-------- Source data
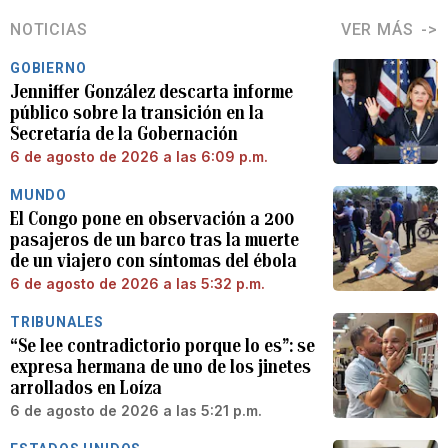
NOTICIAS
VER MÁS
GOBIERNO
Jenniffer González descarta informe
público sobre la transición en la
Secretaría de la Gobernación
6 de agosto de 2026 a las 6:09 p.m.
MUNDO
El Congo pone en observación a 200
pasajeros de un barco tras la muerte
de un viajero con síntomas del ébola
6 de agosto de 2026 a las 5:32 p.m.
TRIBUNALES
“Se lee contradictorio porque lo es”: se
expresa hermana de uno de los jinetes
arrollados en Loíza
6 de agosto de 2026 a las 5:21 p.m.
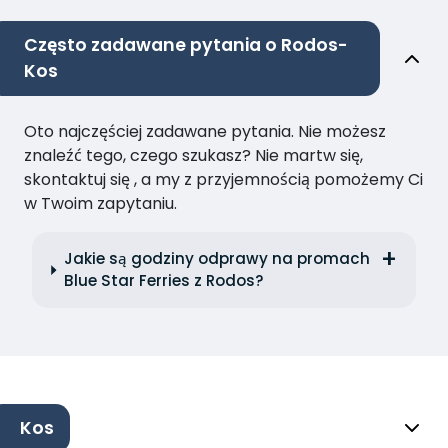
Często zadawane pytania o Rodos-
Kos
Oto najczęściej zadawane pytania. Nie możesz
znaleźć tego, czego szukasz? Nie martw się,
skontaktuj się , a my z przyjemnością pomożemy Ci
w Twoim zapytaniu.
Jakie są godziny odprawy na promach
Blue Star Ferries z Rodos?
Kos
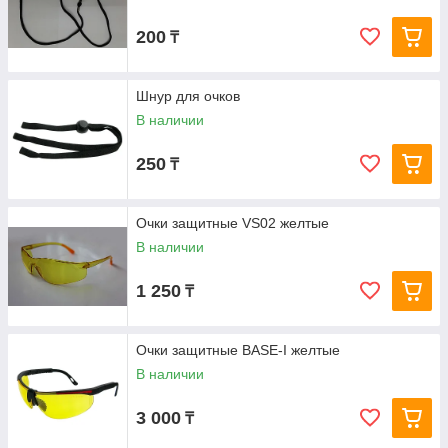
200
₸
Шнур для очков
В наличии
250
₸
Очки защитные VS02 желтые
В наличии
1 250
₸
Очки защитные BASE-I желтые
В наличии
3 000
₸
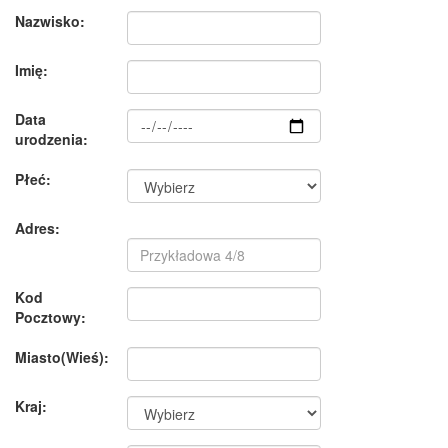
Nazwisko:
Imię:
Data
urodzenia:
Płeć:
Adres:
Kod
Pocztowy:
Miasto(Wieś):
Kraj:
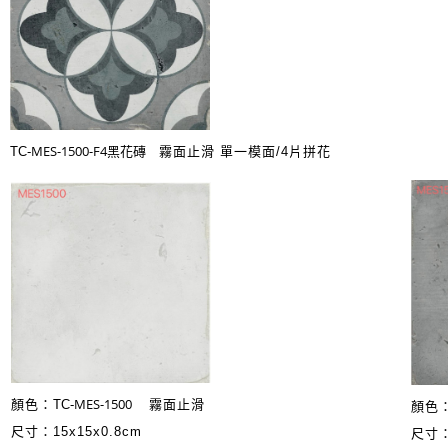
MES-1500-F4黑花磚
TC-
霧面止
滑 單一模面/4片拼花
MES-1500
顏色：
TC-
霧面止
滑
顏色
尺寸：15x15x0.8cm
尺寸：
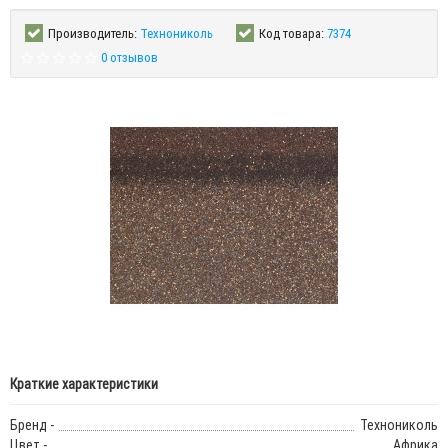
Производитель:
Технониколь
Код товара:
7374
0 отзывов
Краткие характеристики
Бренд -
Технониколь
Цвет -
Африка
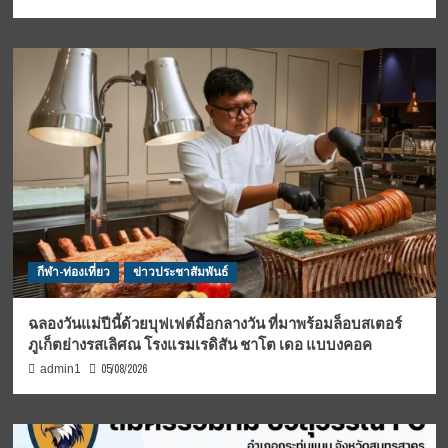
กีฬา-ท่องเที่ยว
ข่าวประชาสัมพันธ์
ฉลองวันแม่ปีนี้ด้วยบุฟเฟต์มื้อกลางวัน ที่มาพร้อมล็อบสเตอร์
ภูเก็ตย่างรสเลิศณ โรงแรมเรดิสัน ชาโต เดอ แบบงคอค
05/08/2026
admin1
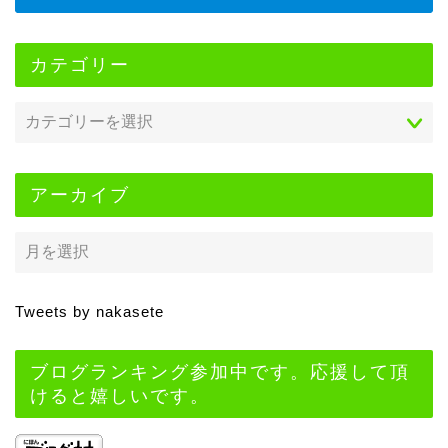
カテゴリー
アーカイブ
Tweets by nakasete
ブログランキング参加中です。応援して頂
けると嬉しいです。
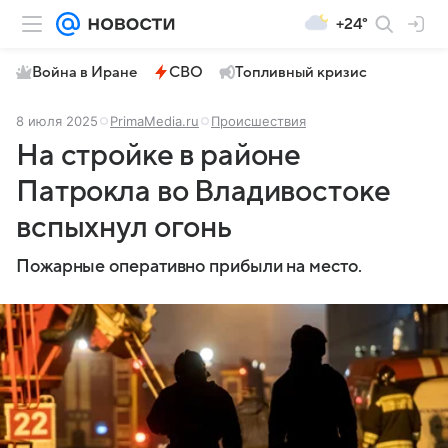
+24°
Война в Иране
СВО
Топливный кризис
8 июля 2025
PrimaMedia.ru
Происшествия
На стройке в районе
Патрокла во Владивостоке
вспыхнул огонь
Пожарные оперативно прибыли на место.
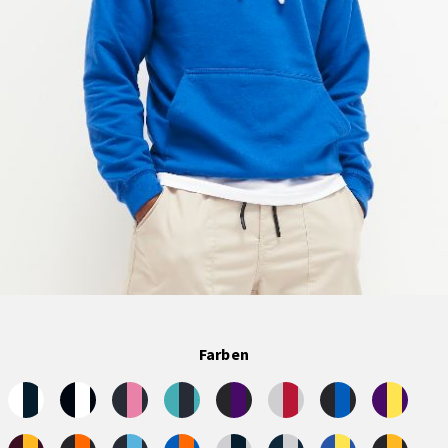
Farben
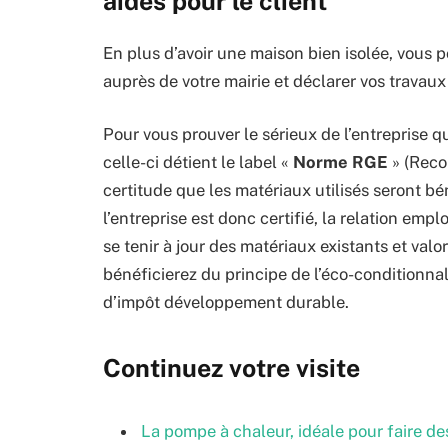
aides pour le client
En plus d’avoir une maison bien isolée, vous 
auprès de votre mairie et déclarer vos travaux
Pour vous prouver le sérieux de l’entreprise q
celle-ci détient le label «
Norme RGE
» (Reco
certitude que les matériaux utilisés seront bé
l’entreprise est donc certifié, la relation empl
se tenir à jour des matériaux existants et valo
bénéficierez du principe de l’éco-conditionnalit
d’impôt développement durable.
Continuez votre visite
La pompe à chaleur, idéale pour faire d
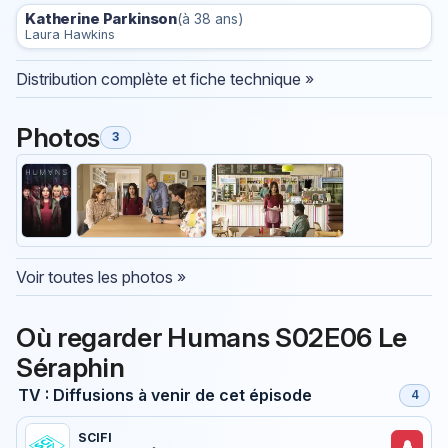
Katherine Parkinson
(à 38 ans)
Laura Hawkins
Distribution complète et fiche technique »
Photos
3
Voir toutes les photos »
Où regarder Humans S02E06 Le
Séraphin
TV : Diffusions à venir de cet épisode
4
SCIFI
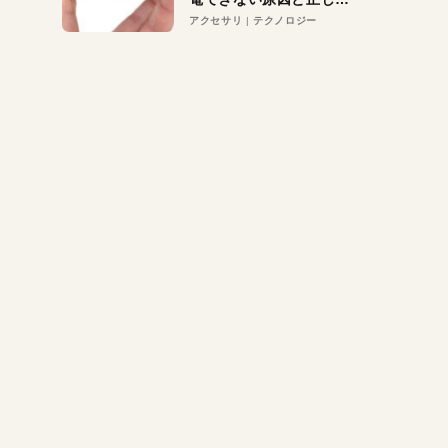
対策
アクセサリ
テクノロジー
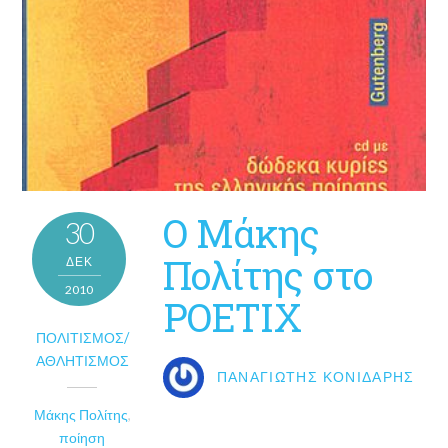
Ο Μάκης
30
Πολίτης στο
ΔΕΚ
2010
POETIX
ΠΟΛΙΤΙΣΜΌΣ/
ΑΘΛΗΤΙΣΜΌΣ
ΠΑΝΑΓΙΏΤΗΣ ΚΟΝΙΔΆΡΗΣ
Μάκης Πολίτης
,
ποίηση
----------------
Produce a verbatim copy of every entry, excluding pictures.

NOTICIAS
VER MÁS
GOBIERNO
Jenniffer González descarta informe
público sobre la transición en la
Secretaría de la Gobernación
6 de agosto de 2026 a las 6:09 p.m.
MUNDO
El Congo pone en observación a 200
pasajeros de un barco tras la muerte
de un viajero con síntomas del ébola
6 de agosto de 2026 a las 5:32 p.m.
TRIBUNALES
“Se lee contradictorio porque lo es”: se
expresa hermana de uno de los jinetes
arrollados en Loíza
6 de agosto de 2026 a las 5:21 p.m.
Często zadawane pytania o Rodos-
Kos
Oto najczęściej zadawane pytania. Nie możesz
znaleźć tego, czego szukasz? Nie martw się,
skontaktuj się , a my z przyjemnością pomożemy Ci
w Twoim zapytaniu.
Jakie są godziny odprawy na promach
Blue Star Ferries z Rodos?
Kos
200
₸
Шнур для очков
В наличии
250
₸
Очки защитные VS02 желтые
В наличии
1 250
₸
Очки защитные BASE-I желтые
В наличии
3 000
₸
Nazwisko:
Imię:
Data
urodzenia:
Płeć:
Adres:
Kod
Pocztowy:
Miasto(Wieś):
Kraj:
MES-1500-F4黑花磚
TC-
霧面止
滑 單一模面/4片拼花
MES-1500
顏色：
TC-
霧面止
滑
顏色
尺寸：15x15x0.8cm
尺寸：
Производитель:
Технониколь
Код товара:
7374
0 отзывов
Краткие характеристики
Бренд -
Технониколь
Цвет -
Африка
กีฬา-ท่องเที่ยว
ข่าวประชาสัมพันธ์
ฉลองวันแม่ปีนี้ด้วยบุฟเฟต์มื้อกลางวัน ที่มาพร้อมล็อบสเตอร์
ภูเก็ตย่างรสเลิศณ โรงแรมเรดิสัน ชาโต เดอ แบบงคอค
05/08/2026
admin1
カテゴリー
アーカイブ
Tweets by nakasete
ブログランキング参加中です。応援して頂
けると嬉しいです。
+24°
Война в Иране
СВО
Топливный кризис
8 июля 2025
PrimaMedia.ru
Происшествия
На стройке в районе
Патрокла во Владивостоке
вспыхнул огонь
Пожарные оперативно прибыли на место.
Farben
aides pour le client
En plus d’avoir une maison bien isolée, vous 
auprès de votre mairie et déclarer vos travaux
Pour vous prouver le sérieux de l’entreprise q
celle-ci détient le label «
Norme RGE
» (Reco
certitude que les matériaux utilisés seront bé
l’entreprise est donc certifié, la relation empl
se tenir à jour des matériaux existants et valo
bénéficierez du principe de l’éco-conditionnalit
d’impôt développement durable.
Continuez votre visite
La pompe à chaleur, idéale pour faire d
Katherine Parkinson
(à 38 ans)
Laura Hawkins
Distribution complète et fiche technique »
Photos
3
Voir toutes les photos »
Où regarder Humans S02E06 Le
Séraphin
TV : Diffusions à venir de cet épisode
4
SCIFI
対策
アクセサリ
テクノロジー
Ο Μάκης
30
Πολίτης στο
ΔΕΚ
2010
POETIX
ΠΟΛΙΤΙΣΜΌΣ/
ΑΘΛΗΤΙΣΜΌΣ
ΠΑΝΑΓΙΏΤΗΣ ΚΟΝΙΔΆΡΗΣ
Μάκης Πολίτης
,
ποίηση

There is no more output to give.